Linear Projection

../../_images/linear-projection.png

A linear projection method with explorative data analysis.

Signals

Inputs:

  • Data

    An input data set

  • Data Subset

    A subset of data instances

Outputs:

  • Selected Data

    A data subset that the user has manually selected in the projection.

Description

This widget displays linear projections of class-labeled data. Consider, for a start, a projection of the Iris data set shown below. Notice that it is the sepal width and sepal length that already separate Iris setosa from the other two, while the petal length is the attribute best separating Iris versicolor from Iris virginica.
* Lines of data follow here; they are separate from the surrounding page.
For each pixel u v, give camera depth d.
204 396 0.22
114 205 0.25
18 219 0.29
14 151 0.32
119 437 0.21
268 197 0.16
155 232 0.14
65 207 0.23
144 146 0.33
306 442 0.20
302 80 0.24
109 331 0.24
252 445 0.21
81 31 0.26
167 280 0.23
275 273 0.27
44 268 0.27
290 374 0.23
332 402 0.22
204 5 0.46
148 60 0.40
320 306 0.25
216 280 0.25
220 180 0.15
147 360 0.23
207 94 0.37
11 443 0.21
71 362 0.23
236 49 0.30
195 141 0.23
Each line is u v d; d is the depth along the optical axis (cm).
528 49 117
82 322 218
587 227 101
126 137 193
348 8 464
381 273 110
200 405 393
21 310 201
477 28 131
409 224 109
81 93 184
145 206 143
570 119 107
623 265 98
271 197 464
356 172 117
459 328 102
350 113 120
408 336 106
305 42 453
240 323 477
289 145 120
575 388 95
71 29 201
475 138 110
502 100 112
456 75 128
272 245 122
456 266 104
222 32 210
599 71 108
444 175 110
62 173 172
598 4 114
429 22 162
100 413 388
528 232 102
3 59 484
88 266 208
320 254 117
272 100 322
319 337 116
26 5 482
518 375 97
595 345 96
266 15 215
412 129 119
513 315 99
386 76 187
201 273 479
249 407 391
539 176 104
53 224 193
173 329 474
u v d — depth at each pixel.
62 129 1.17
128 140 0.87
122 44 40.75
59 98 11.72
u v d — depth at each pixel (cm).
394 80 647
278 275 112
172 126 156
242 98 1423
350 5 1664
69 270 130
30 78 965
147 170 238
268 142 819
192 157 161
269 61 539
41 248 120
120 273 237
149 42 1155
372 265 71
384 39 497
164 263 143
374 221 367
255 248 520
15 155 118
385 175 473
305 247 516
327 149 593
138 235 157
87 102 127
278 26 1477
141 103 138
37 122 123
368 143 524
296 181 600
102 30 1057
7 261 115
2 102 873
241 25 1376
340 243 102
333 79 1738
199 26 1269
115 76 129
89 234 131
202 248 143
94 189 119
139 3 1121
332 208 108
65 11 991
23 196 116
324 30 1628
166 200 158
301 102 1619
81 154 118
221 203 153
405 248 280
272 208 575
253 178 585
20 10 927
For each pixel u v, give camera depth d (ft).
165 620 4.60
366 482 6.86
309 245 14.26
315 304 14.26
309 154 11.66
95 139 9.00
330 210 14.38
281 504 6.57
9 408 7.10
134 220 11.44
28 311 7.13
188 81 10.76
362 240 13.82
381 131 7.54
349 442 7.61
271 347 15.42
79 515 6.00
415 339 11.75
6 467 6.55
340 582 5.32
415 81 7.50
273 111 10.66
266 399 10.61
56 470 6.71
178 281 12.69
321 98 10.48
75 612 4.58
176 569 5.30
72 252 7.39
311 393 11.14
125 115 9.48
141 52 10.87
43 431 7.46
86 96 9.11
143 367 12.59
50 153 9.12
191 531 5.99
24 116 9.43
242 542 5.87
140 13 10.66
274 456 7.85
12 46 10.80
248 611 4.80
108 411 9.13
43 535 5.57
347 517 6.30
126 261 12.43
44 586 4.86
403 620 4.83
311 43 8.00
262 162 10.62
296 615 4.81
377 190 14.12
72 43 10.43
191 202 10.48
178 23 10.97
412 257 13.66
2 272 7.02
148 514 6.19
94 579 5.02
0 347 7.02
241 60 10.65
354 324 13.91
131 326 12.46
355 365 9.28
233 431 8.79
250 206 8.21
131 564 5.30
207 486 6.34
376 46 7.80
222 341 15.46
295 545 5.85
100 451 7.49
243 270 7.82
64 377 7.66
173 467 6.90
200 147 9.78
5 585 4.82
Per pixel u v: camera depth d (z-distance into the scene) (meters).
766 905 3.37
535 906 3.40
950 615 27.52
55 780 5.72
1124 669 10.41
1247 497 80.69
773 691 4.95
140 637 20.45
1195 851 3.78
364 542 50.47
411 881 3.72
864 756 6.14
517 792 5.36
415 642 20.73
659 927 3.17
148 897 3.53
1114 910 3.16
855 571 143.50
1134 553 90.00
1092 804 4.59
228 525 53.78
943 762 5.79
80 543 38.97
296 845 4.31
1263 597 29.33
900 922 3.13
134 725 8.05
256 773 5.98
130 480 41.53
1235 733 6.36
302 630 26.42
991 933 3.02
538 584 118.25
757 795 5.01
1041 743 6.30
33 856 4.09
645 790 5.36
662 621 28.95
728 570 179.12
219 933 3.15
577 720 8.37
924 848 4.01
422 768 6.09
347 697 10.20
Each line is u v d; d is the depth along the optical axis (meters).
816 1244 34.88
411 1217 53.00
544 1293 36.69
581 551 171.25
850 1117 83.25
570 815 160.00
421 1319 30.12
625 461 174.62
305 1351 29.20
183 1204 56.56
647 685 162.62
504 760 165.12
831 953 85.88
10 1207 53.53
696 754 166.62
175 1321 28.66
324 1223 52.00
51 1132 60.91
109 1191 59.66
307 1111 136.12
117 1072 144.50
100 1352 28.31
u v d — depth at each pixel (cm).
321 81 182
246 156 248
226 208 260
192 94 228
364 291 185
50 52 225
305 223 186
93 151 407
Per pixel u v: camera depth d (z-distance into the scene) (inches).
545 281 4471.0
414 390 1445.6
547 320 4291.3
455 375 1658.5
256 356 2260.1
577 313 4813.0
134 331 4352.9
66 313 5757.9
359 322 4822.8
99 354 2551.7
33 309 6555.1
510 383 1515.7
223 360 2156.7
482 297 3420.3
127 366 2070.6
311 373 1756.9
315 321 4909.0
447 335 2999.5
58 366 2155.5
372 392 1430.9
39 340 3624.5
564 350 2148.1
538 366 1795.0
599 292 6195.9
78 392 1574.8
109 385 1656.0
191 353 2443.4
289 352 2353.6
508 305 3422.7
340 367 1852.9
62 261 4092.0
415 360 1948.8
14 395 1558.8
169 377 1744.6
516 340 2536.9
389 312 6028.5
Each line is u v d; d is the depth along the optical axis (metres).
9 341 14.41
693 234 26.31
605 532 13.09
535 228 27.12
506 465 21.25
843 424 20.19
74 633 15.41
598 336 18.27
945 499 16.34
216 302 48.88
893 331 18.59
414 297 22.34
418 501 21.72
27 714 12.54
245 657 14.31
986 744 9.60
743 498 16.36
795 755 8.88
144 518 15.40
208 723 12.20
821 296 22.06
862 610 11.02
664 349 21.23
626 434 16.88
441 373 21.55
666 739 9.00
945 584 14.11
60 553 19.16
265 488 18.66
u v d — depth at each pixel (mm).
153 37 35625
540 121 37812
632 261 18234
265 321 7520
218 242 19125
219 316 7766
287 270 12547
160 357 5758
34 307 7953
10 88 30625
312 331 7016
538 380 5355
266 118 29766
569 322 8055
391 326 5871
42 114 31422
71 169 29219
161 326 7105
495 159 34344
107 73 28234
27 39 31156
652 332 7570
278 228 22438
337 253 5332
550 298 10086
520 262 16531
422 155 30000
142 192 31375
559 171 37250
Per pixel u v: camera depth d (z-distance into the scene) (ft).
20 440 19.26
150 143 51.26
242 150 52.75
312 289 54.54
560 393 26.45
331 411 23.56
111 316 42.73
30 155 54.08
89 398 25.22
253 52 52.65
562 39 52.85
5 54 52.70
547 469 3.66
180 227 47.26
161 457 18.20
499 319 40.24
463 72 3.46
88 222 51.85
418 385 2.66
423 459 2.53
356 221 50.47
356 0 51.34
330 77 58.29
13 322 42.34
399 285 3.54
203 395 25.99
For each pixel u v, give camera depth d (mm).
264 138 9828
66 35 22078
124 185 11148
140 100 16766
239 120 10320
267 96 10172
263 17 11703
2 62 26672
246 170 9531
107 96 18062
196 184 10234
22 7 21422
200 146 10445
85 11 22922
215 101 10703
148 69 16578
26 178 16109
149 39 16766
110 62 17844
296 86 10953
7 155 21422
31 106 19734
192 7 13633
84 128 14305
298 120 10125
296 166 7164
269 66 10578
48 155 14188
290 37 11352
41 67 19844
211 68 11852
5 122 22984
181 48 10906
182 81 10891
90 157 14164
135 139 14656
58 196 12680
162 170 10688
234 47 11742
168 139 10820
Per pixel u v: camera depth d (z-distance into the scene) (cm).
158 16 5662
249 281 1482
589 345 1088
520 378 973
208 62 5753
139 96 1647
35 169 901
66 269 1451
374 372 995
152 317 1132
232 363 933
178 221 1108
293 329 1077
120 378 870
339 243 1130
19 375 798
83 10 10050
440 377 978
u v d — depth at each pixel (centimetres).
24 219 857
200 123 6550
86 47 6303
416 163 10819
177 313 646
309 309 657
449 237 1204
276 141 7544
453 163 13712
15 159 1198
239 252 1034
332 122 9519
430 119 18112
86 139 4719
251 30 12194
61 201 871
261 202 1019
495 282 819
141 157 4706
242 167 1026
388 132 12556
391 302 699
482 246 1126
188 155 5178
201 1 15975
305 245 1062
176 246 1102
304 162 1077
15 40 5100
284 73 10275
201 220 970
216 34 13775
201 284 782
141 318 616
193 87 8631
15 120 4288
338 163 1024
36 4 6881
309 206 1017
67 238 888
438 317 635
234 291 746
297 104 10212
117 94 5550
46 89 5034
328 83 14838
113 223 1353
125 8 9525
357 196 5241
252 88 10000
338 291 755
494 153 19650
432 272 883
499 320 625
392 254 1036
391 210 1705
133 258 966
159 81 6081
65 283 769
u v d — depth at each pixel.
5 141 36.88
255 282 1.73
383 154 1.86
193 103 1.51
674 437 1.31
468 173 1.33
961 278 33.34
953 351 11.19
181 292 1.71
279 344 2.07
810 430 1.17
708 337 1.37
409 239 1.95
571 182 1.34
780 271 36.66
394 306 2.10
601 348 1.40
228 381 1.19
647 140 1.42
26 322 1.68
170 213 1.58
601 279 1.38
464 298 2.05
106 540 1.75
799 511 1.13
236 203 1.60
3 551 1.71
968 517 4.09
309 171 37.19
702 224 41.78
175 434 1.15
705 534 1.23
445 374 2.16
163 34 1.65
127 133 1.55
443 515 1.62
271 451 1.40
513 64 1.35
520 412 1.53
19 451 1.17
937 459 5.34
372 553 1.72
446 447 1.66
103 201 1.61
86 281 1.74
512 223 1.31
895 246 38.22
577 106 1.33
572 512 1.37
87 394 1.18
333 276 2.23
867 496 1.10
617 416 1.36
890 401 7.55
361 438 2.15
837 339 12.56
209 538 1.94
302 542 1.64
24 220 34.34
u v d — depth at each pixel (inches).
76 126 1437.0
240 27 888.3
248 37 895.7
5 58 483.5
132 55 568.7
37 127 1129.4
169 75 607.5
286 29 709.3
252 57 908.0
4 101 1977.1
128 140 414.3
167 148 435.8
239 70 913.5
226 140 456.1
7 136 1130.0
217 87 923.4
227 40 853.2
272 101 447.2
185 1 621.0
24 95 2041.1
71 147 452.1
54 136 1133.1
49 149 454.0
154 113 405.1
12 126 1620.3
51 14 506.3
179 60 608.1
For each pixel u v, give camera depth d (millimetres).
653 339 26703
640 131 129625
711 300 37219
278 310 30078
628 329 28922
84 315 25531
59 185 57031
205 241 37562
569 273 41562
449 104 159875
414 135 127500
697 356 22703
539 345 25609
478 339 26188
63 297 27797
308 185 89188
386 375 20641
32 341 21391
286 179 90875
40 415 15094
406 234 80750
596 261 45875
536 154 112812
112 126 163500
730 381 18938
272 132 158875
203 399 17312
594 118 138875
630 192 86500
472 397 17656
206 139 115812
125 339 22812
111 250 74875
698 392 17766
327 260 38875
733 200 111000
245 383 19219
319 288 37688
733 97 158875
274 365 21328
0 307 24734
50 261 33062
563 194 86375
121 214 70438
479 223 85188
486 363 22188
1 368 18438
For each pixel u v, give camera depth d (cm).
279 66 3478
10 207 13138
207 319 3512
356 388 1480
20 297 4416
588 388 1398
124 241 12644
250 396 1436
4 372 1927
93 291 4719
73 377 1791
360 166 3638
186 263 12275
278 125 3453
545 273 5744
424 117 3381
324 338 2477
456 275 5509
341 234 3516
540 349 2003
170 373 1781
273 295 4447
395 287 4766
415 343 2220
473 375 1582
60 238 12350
../../_images/linear-projection-stamped.png
  1. Axes in the projection that are displayed and other available axes.
  2. Set the color of the displayed dots (you will get colored dots for discrete values and grey-scale dots for continuous). Set opacity, shape and size to differentiate between instances.
  3. Set jittering to prevent the dots from overlapping (especially for discrete attributes).
  4. Select, zoom, pan and zoom to fit options for exploring the graph. Manual selection of data instances works as a non-angular/free-hand selection tool. Double click to move the projection. Scroll in or out for zoom.
  5. When the box is ticked (Auto commit is on), the widget will communicate the changes automatically. Alternatively, click Commit.
  6. Save Image saves the created image to your computer in a .svg or .png format.
  7. Produce a report.

Example

The Linear Projection widget works just like other visualization widgets. Below, we connected it to the File widget to see the set projected on a 2-D plane. Then we selected the data for further analysis and connected it to the Data Table widget to see the details of the selected subset.

../../_images/LinearProjection-example.png

References

Koren Y., Carmel L. (2003). Visualization of labeled data using linear transformations. In Proceedings of IEEE Information Visualization 2003, (InfoVis‘03). Available here.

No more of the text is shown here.